Tutto sul referendum per la separazione di Venezia e Mestre

MESTRE-VENEZIA. Domenica primo dicembre i residenti nel Comune di Venezia saranno chiamati a decidere per la quinta volta sulla proposta di separazione tra terraferma e laguna, in pratica tra Venezia e le isole dell’estuario da Mestre e Marghera. Un risultato che avrà in ogni caso ripercussioni sulla composizione della Città metropolitana di Venezia (852.472 abitanti a fine maggio), nonché del Comune di Venezia (268.841 abitanti), suddiviso nelle municipalità di Venezia-Murano-Burano (69.679 abitanti), Lido Pellestrina (21.691), Favaro (23.376), Mestre Carpenedo (88.181), Chirignago-Zelarino (37.629) e Marghera (28.285).

INSERT GOOGLE MAP

In pratica 91.370 veneziani d’acqua e 177.471 di terraferma. E questi più o meno sarebbero i numeri dei due nuovi Comuni in caso di vittoria del “sì”. Un dato che farebbe precipitare Venezia al quarto posto tra i comuni veneti capoluogo di provincia, dopo Verona, Padova e Vicenza. Mestre al contrario diventerebbe il terzo comune più popoloso della regione, il primo tra i non capoluogo di provincia.

La proposta di legge popolare per la suddivisione amministrativa del Comune è stata depositata in regione corredata di 9 mila firme di cittadini il 25 marzo 2013. Dopo quattro anni il Consiglio regionale ha votato in aula la “meritevolezza” del quesito (con soli due astenuti e un contrario), nel luglio dello stesso anno la delimitazione dei confini. Il Tribunale amministrativo regionale il 18 agosto 2018 aveva ritenuto illegittimo il referendum sostenendo, tra le altre cose, che un capoluogo regionale deve avere un peso demografico congruo. Sentenza ribaltata dall’organo di secondo grado della giustizia amministrativa, il Consiglio di Stato, che il 18 settembre 2019 ha invece dato il via libera, argomentando che invece la «la valutazione di opportunità» del distacco appartiene «alla responsabilità delle competenti istanze politiche e normative» e non può essere svolta dal giudice, il quale deve lasciare «le scelte politiche ai soggetti politicamente responsabili, incluse le popolazioni interessate».

I PRECEDENTI

Questo sarà il quinto referendum sulla separazione. I precedenti quattro hanno sempre visto la vittoria dei “no” alla  separazione. 

INSERT TIMELINE

Il primo si è tenuto nel 1979, durante la giunta di sinistra (sindaco Mario Rigo), con 72,3 per cento per l’unione contro il 27,6 per la separazione.

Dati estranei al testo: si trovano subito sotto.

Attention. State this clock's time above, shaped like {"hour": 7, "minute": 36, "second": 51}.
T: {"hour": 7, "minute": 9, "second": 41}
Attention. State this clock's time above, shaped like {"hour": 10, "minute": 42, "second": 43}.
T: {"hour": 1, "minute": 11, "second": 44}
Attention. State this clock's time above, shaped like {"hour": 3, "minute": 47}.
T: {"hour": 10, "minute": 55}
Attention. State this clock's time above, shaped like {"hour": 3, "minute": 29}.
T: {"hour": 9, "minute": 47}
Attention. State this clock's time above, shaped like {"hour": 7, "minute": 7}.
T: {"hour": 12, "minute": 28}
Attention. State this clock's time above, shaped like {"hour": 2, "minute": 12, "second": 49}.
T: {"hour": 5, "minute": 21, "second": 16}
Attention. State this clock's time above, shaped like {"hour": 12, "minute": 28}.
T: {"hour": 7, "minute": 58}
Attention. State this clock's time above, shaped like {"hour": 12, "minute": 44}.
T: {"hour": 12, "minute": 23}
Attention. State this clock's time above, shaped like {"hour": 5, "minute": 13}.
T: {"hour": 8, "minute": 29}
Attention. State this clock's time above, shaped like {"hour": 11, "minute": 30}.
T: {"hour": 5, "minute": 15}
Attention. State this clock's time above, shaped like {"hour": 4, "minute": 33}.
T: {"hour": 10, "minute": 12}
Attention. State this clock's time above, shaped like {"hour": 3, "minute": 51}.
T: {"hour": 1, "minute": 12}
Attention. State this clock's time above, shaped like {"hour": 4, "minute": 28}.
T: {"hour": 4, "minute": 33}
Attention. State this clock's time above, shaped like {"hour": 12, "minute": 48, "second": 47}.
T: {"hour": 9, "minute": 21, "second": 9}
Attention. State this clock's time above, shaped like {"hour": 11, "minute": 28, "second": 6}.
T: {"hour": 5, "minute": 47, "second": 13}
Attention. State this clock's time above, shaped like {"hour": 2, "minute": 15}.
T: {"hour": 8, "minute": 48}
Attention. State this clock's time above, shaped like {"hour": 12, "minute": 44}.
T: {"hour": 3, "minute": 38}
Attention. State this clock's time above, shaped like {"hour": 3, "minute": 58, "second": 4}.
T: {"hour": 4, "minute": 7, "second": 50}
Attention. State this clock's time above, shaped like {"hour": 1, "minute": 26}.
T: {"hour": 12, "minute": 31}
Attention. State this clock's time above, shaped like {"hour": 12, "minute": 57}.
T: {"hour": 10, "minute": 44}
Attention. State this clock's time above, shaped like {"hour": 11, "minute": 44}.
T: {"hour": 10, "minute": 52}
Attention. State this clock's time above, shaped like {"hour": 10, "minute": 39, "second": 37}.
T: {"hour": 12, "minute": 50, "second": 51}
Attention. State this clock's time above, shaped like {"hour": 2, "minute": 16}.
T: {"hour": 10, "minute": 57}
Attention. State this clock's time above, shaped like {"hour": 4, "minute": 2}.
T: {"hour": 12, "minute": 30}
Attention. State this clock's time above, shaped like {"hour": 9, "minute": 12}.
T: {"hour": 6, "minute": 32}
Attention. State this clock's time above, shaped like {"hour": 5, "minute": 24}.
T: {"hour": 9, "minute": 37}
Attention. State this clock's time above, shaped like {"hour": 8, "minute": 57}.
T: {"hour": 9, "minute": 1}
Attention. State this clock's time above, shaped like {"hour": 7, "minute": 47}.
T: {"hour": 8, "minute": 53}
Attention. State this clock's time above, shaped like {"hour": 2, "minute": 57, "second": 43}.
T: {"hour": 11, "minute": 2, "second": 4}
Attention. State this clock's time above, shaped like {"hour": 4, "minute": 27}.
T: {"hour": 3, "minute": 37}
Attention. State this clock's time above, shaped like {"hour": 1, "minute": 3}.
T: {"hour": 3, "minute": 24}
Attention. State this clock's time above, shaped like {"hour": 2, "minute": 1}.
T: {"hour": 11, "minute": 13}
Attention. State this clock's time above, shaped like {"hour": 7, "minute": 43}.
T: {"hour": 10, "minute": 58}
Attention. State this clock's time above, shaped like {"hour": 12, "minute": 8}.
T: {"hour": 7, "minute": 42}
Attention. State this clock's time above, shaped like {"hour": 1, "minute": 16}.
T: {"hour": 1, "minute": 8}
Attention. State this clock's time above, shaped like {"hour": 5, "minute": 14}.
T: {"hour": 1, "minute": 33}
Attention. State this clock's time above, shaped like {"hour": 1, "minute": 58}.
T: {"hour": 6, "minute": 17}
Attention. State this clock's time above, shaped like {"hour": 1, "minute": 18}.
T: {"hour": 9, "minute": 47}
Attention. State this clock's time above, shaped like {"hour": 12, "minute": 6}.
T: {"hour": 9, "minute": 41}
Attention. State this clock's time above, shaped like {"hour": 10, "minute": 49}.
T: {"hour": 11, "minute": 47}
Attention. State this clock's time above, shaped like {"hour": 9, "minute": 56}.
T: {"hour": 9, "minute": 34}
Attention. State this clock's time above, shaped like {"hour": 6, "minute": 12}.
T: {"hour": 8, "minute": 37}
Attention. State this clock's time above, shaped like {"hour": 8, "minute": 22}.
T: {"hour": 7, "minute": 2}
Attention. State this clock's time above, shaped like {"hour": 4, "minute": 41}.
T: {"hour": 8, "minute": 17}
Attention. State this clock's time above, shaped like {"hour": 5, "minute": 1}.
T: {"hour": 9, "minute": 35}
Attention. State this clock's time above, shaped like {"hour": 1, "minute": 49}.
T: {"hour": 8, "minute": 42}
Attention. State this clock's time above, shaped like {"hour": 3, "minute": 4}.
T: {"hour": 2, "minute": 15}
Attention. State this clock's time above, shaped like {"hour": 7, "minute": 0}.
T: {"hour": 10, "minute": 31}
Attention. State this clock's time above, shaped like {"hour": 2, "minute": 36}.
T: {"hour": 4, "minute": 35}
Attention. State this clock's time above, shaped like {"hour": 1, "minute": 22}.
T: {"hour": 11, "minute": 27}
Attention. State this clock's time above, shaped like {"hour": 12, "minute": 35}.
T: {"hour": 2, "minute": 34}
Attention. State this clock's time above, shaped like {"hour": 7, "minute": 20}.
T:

Il secondo nel 1989, con la giunta rossoverde di Antonio Casellati schierata per il “no”. Altra vittoria degli unionisti: 57,8 contro 42,2.

Il terzo venne fatto nel 1994 (giunta Cacciari). I separatisti si avvicinano: 44,4 per cento contro 55,6.

Il quarto nel 2002 (sindaco dell’epoca Paolo Costa) non raggiunge nemmeno il quorum del 50 per cento più uno dei votanti e la consultazione referendaria non viene ritenuta valida.

Il caso Cavallino Treporti. Non è la prima volta che una zona si stacca dal Comune di Venezia. La prima era stata Cavallino Treporti, diventato Comune autonomo dopo il terzo referendum, il 13 dicembre del 1998.Gli altri due erano avvenuti: il primo nel 1979, in occasione del primo referendum per la separazione tra Venezia e Mestre. Bocciato dalla maggioranza dei votanti di tutto il Comune. Il secondo nel 1993. Anche in questo caso votarono tutti i residenti del Comune di Venezia e il risultato fu “no”. Ma nel 1997 il comitato promotore dimostra al Consiglio di Stato che i residenti della zona che proponeva di separarsi erano meno del 10% dell’intero Comune di Venezia, precisamente il 9,98%, quindi il Consiglio ammette il referendum riservato solo ai residenti della zona interessata. Questa volta il risultato è positivo e Cavallino Treporti si stacca.

La politica. All’epoca dei primi due referendum (1979 e 1989) la questione della separazione tra Venezia e Mestre era un cavallo di battaglia della destra e dei primi autonomisti. Questo è ancora visibile proprio tra le file separatiste, che contano esponenti della Lega e del centrodestra. Tra le file della sinistra, invece, le posizioni non sono più state così nette.

Il primo a “disertare” fu proprio il politico che era sindaco all’epoca della prima consultazione, Mario Rigo, storico esponente socialista, non a caso nato e formatosi in terraferma (a Noale) e poi diventato sindaco di Venezia dopo l’esperienza in Provincia. La sua posizione autonomista si è accentuata dopo l’abbandono del Psi, nel 1988, e la fondazione della Lega autonomie Veneto.

La storia. Mestre è stato un comune autonomo fino al 1926. Da sempre considerata “la porta di Venezia” era un presidio prima del vescovo di Treviso e poi veronese fino al 29 settembre 1337 quando il comandante Andrea Morosini, corrompendo i mercenari tedeschi di guardia al castello, vi entrò senza battaglia. Da quel momento il borgo divenne “Mestre fidelis”, la porta più fedele di Venezia, motto che venne scritto sul suo scudo formato da una croce d’argento su campo azzurro.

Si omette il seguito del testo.